Dans ce livre, Alain explore principalement les thèmes de notre « malheur ». Il agit comme une cage, que l’on pense constituer d’un métal inviolable, mais Alain agit comme un mystificateur, et transforme ce métal en une porcelaine que l’on détruit au premier coup-de-poing. La vie est en réalité simple, on se tue à la rendre compliquée et triste. L’Homme n’a guère d’autres ennemis que lui-même, il joue contre lui. Le philosophe aime à de nombreuses reprises utiliser l’image du nourrisson qui hurle pour une douleur, mais à force de hurler se fait d’autant plus mal et alors continue de hurler. Pour Alain, l’être humain n’a guère plus évolué depuis le berceau. À la seule différence que la douleur n’est pas physique, mais mentale. Il vous arrive un mal, l’action est déjà finie et le fleuve continue de s’écouler. Mais on se torture à faire renaître ce mal, on se transforme en un mystique médecin légiste qui fait revenir à la vie une chose déjà morte depuis longtemps. Et alors, on se fait hanter par ces fantômes du passé que nous avons nous-même créé, et que nous pouvons nous-même détruire. Mais nous les laissons, nous les laissons hanter nos nuits, nos journées, nos sorties… Cela nous parait tellement vrai, nous perdons le contact avec la réalité.
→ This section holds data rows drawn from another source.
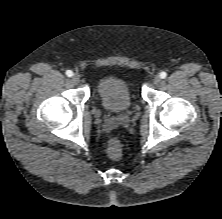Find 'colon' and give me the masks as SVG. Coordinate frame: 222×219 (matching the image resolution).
Wrapping results in <instances>:
<instances>
[{
	"mask_svg": "<svg viewBox=\"0 0 222 219\" xmlns=\"http://www.w3.org/2000/svg\"><path fill=\"white\" fill-rule=\"evenodd\" d=\"M123 145L117 138H112L107 144V154L111 159H119L122 156Z\"/></svg>",
	"mask_w": 222,
	"mask_h": 219,
	"instance_id": "colon-1",
	"label": "colon"
}]
</instances>
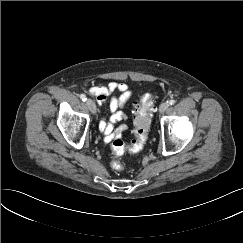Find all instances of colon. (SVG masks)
<instances>
[{"mask_svg": "<svg viewBox=\"0 0 243 243\" xmlns=\"http://www.w3.org/2000/svg\"><path fill=\"white\" fill-rule=\"evenodd\" d=\"M154 110L153 97L147 93L143 95L140 102L135 105L134 116V138L129 145H126L120 138L114 139L111 145L112 154L115 157L122 156L125 152H139L145 145L151 122L152 111ZM111 167L120 171L123 164L114 158L111 161Z\"/></svg>", "mask_w": 243, "mask_h": 243, "instance_id": "5ec220e1", "label": "colon"}]
</instances>
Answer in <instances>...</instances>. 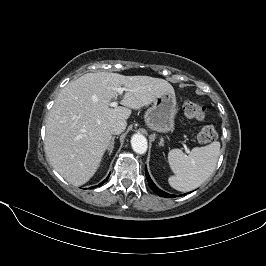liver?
I'll return each mask as SVG.
<instances>
[{
	"mask_svg": "<svg viewBox=\"0 0 266 266\" xmlns=\"http://www.w3.org/2000/svg\"><path fill=\"white\" fill-rule=\"evenodd\" d=\"M123 86V106L110 108ZM164 94L175 95L172 85L150 76L87 73L68 83L55 99L46 121L45 153L53 168L70 184L88 182L100 166L112 136L109 124L126 120Z\"/></svg>",
	"mask_w": 266,
	"mask_h": 266,
	"instance_id": "6515ba94",
	"label": "liver"
}]
</instances>
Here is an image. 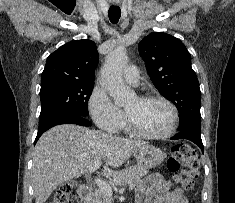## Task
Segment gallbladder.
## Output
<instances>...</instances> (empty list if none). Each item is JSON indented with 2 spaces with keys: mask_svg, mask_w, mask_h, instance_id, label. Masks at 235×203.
Segmentation results:
<instances>
[{
  "mask_svg": "<svg viewBox=\"0 0 235 203\" xmlns=\"http://www.w3.org/2000/svg\"><path fill=\"white\" fill-rule=\"evenodd\" d=\"M66 184L71 185V186H77L78 185L77 181H75L73 179L67 180Z\"/></svg>",
  "mask_w": 235,
  "mask_h": 203,
  "instance_id": "gallbladder-1",
  "label": "gallbladder"
}]
</instances>
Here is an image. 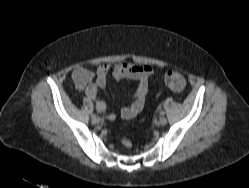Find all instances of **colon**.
<instances>
[{"mask_svg":"<svg viewBox=\"0 0 249 188\" xmlns=\"http://www.w3.org/2000/svg\"><path fill=\"white\" fill-rule=\"evenodd\" d=\"M165 84L173 91L180 92L185 87V79L182 74L176 71H168L164 75ZM121 143L127 147H131V142L127 139H122Z\"/></svg>","mask_w":249,"mask_h":188,"instance_id":"obj_1","label":"colon"}]
</instances>
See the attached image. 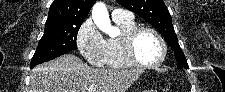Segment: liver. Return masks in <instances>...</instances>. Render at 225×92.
<instances>
[{"instance_id":"1","label":"liver","mask_w":225,"mask_h":92,"mask_svg":"<svg viewBox=\"0 0 225 92\" xmlns=\"http://www.w3.org/2000/svg\"><path fill=\"white\" fill-rule=\"evenodd\" d=\"M139 69H95L73 54L38 65L30 75L29 92H126L142 74Z\"/></svg>"}]
</instances>
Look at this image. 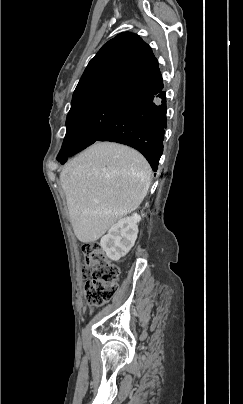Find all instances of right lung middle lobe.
<instances>
[{
    "instance_id": "right-lung-middle-lobe-1",
    "label": "right lung middle lobe",
    "mask_w": 243,
    "mask_h": 404,
    "mask_svg": "<svg viewBox=\"0 0 243 404\" xmlns=\"http://www.w3.org/2000/svg\"><path fill=\"white\" fill-rule=\"evenodd\" d=\"M124 100H101L70 110L66 136L57 156L61 163L96 142L107 124L126 104Z\"/></svg>"
}]
</instances>
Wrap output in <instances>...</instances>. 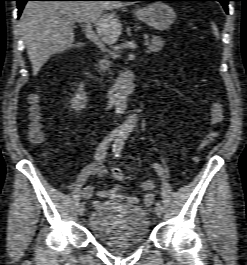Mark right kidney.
<instances>
[{
    "instance_id": "ca27d5eb",
    "label": "right kidney",
    "mask_w": 247,
    "mask_h": 265,
    "mask_svg": "<svg viewBox=\"0 0 247 265\" xmlns=\"http://www.w3.org/2000/svg\"><path fill=\"white\" fill-rule=\"evenodd\" d=\"M87 102V95L84 91V84L81 82L78 85V88L70 100V108L79 113L82 109L85 108Z\"/></svg>"
}]
</instances>
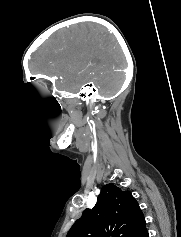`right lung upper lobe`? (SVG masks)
<instances>
[{"mask_svg":"<svg viewBox=\"0 0 181 237\" xmlns=\"http://www.w3.org/2000/svg\"><path fill=\"white\" fill-rule=\"evenodd\" d=\"M145 218L130 191L114 184L102 187L93 209H85L66 237H143Z\"/></svg>","mask_w":181,"mask_h":237,"instance_id":"obj_1","label":"right lung upper lobe"}]
</instances>
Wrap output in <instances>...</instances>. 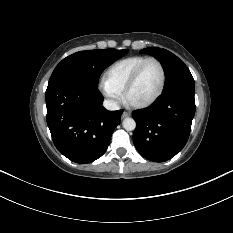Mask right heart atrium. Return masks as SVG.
I'll return each mask as SVG.
<instances>
[{
	"label": "right heart atrium",
	"mask_w": 233,
	"mask_h": 233,
	"mask_svg": "<svg viewBox=\"0 0 233 233\" xmlns=\"http://www.w3.org/2000/svg\"><path fill=\"white\" fill-rule=\"evenodd\" d=\"M99 88L111 105L116 106L122 101V92L111 86L105 80L100 82Z\"/></svg>",
	"instance_id": "obj_1"
}]
</instances>
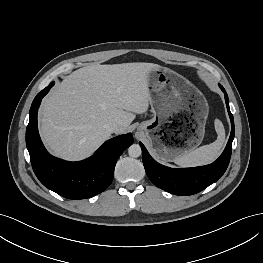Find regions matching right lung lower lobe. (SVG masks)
I'll return each instance as SVG.
<instances>
[{"instance_id":"1","label":"right lung lower lobe","mask_w":263,"mask_h":263,"mask_svg":"<svg viewBox=\"0 0 263 263\" xmlns=\"http://www.w3.org/2000/svg\"><path fill=\"white\" fill-rule=\"evenodd\" d=\"M54 82L35 97L30 108L26 129V145L33 171L48 189L68 199H85L103 192L112 182L119 156L134 139L131 133L105 142L90 158L68 162L50 155L42 144L37 127V112L41 99Z\"/></svg>"}]
</instances>
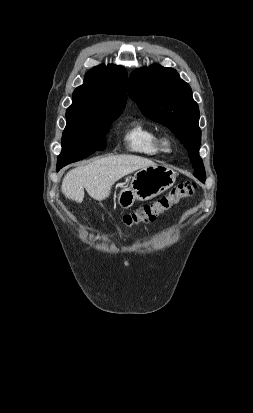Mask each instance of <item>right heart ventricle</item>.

Je ne vais pas ici explorer tous les thèmes présents dans ces propos. Cela serait volé le travail génial d’Alain. Mais je vous encourage très chaudement de lire ce recueil. Prenez votre temps, mettez en pratique ces précieux conseils. Et la vie qui parait si difficile, ne s’en trouvera que plus ensoleillés, même les jours les plus pluvieux de novembre.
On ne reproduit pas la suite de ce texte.